I think the most incredible week I had with Rick was at the 2010 Border Collie National Specialty. Ever since I had heard of the Janet Larsen Versatility Award, offered every year to the most Versatile Border Collie at the National Specialty, I wanted to win it. I have always loved to crosstrain in lots of dog sports, and I thought a competition like that was right up my alley. Rick had an AMAZING week at the National. In the earlier part of the week he placed in Advanced A sheep, qualified in Advanced A ducks, had several Q’s and placements in Excellent agility, and he won the Advanced B Rally class. We also competed in the Top Twenty Agility Competition. As the week went on, Rick just got stronger. Saturday at the National was also the first time I ever showed Rick in utility, and he darn near qualified, having a lovely run while only missing an article. Rick was also entered in Open B, but I really had no expectations, as it was only his fifth time ever in the Open ring, and there were at least ten OTCH dogs in the class. I thought I had had a pretty good run, but I was amazed and overwhelmed when Rick won the class with a 199, and then went on to win High in Trial. Later in the day, Rick won the Herding Titled class in conformation, meaning he placed in every venue available that weekend. Rick went on to clinch the Janet Larsen Versatility award, and I will always remember that wonderful week.
Rick NEVER has a bad day. Ever. He lives to work with me, no matter what the venue. He is completely and totally devoted to me. And I’m quite devoted to him as well! Rick also loves to snuggle. He is just a wonderful, mellow, sweet dog in the house; I think anybody who watches him work would never guess that, as his performances can be so over the top. I am also now very much enjoying watching Rick’s eight kids excel in herding, obedience, rally, and agility.

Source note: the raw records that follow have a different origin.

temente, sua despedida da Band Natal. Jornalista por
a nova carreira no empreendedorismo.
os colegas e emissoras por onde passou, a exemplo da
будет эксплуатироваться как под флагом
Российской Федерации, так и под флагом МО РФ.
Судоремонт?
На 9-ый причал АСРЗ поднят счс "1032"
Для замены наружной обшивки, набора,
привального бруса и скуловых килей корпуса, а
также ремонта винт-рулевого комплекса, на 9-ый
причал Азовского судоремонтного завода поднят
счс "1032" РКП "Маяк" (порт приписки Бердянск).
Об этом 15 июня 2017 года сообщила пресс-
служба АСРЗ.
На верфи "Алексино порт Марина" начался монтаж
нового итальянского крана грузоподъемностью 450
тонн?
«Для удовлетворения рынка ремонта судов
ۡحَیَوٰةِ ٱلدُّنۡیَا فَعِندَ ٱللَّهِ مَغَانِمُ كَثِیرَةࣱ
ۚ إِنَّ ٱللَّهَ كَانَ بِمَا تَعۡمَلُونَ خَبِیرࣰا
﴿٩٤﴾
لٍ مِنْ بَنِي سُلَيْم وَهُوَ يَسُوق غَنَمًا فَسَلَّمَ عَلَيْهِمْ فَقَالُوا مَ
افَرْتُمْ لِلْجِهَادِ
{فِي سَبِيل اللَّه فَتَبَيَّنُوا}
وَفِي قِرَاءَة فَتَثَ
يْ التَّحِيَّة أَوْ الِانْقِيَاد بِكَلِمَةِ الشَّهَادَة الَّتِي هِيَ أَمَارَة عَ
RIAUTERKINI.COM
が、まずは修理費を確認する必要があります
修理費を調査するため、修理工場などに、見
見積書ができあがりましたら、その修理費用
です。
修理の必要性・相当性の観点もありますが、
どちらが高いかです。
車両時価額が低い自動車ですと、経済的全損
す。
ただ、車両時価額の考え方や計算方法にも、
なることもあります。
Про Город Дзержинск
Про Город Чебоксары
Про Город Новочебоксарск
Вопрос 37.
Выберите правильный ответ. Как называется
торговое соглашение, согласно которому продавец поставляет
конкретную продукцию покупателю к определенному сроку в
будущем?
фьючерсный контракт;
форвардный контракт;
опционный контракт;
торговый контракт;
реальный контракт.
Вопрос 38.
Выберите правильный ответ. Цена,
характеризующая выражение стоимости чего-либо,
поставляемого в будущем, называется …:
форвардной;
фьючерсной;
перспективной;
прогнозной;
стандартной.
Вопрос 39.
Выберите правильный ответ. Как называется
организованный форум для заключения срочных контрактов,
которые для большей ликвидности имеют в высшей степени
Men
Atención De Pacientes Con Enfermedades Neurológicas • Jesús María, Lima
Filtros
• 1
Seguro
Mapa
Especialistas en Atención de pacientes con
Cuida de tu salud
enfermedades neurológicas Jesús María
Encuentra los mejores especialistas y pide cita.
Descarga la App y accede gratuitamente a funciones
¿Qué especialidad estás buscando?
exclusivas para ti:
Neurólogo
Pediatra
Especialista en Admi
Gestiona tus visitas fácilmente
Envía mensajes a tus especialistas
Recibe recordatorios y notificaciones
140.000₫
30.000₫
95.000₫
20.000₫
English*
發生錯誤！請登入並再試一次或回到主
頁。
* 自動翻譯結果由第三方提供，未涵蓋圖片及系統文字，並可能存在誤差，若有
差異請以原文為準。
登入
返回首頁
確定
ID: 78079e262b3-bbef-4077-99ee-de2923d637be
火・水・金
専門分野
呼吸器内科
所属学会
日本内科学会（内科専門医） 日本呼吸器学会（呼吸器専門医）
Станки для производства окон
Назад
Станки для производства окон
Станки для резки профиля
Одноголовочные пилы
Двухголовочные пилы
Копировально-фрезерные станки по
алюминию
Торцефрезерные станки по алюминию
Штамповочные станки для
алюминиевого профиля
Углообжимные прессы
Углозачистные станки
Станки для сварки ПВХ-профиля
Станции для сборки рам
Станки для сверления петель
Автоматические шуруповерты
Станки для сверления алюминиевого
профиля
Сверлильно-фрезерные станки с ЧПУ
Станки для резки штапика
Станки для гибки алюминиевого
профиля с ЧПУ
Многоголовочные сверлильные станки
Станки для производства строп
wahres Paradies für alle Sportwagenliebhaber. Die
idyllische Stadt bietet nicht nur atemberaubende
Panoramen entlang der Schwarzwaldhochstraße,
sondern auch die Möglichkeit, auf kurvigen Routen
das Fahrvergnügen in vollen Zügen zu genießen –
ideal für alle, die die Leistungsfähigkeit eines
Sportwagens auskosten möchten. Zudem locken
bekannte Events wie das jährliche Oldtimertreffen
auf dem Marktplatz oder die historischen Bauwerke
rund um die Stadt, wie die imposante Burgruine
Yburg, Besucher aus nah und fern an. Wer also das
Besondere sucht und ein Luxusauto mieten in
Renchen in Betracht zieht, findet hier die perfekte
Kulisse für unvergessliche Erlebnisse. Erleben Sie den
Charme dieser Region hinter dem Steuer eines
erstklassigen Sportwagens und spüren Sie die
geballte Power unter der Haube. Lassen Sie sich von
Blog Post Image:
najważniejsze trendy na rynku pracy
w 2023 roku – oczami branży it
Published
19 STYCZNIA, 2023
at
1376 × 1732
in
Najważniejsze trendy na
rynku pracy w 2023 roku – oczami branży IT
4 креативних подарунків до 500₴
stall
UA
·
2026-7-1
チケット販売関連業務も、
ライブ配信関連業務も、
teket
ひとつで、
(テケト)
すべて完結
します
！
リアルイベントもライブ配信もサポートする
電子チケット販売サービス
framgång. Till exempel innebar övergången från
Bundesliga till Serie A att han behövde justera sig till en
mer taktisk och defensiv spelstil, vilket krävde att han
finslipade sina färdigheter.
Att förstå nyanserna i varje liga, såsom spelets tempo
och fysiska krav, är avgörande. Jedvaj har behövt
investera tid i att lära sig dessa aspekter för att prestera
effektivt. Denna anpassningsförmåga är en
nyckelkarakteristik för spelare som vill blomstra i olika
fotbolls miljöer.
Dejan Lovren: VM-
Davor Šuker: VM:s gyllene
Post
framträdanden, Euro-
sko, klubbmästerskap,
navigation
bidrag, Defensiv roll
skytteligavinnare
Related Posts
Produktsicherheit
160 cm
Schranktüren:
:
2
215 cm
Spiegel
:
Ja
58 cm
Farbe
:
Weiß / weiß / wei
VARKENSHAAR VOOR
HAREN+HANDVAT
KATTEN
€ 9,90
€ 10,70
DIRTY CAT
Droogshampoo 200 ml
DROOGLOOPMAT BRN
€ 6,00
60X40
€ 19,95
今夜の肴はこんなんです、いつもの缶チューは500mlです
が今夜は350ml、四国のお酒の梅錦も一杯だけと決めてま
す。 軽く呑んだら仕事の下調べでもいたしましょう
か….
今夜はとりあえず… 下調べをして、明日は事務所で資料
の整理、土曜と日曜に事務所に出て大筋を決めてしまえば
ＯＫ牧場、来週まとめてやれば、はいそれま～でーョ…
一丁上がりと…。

Rick just turned nine years old. We are playing around in AKC preferred agility with no particular goals, just because he loves to show so much. In AKC obedience, I hope to finish Rick’s Obedience Grand Master; he is currently working on his OM9, so I think that is realistic. In UKC obedience we are working on both his obedience and rally championships, and I am also working on various WCRL rally titles. And, our biggest plan is to continue to work on AKC tracking. Could lightening strike twice as Rick follows in the paw prints of my Quintuple Champion Riva? All I know is that I want to continue working with and showing Rick for as long as possible, as we both enjoy it SO much. I never want it to end.
I would like to thank Rick’s co-breeder Sheryl Day, as without Sheryl there would have never been a Rick. I can not believe how fortunate I have been to have this incredible dog in my life.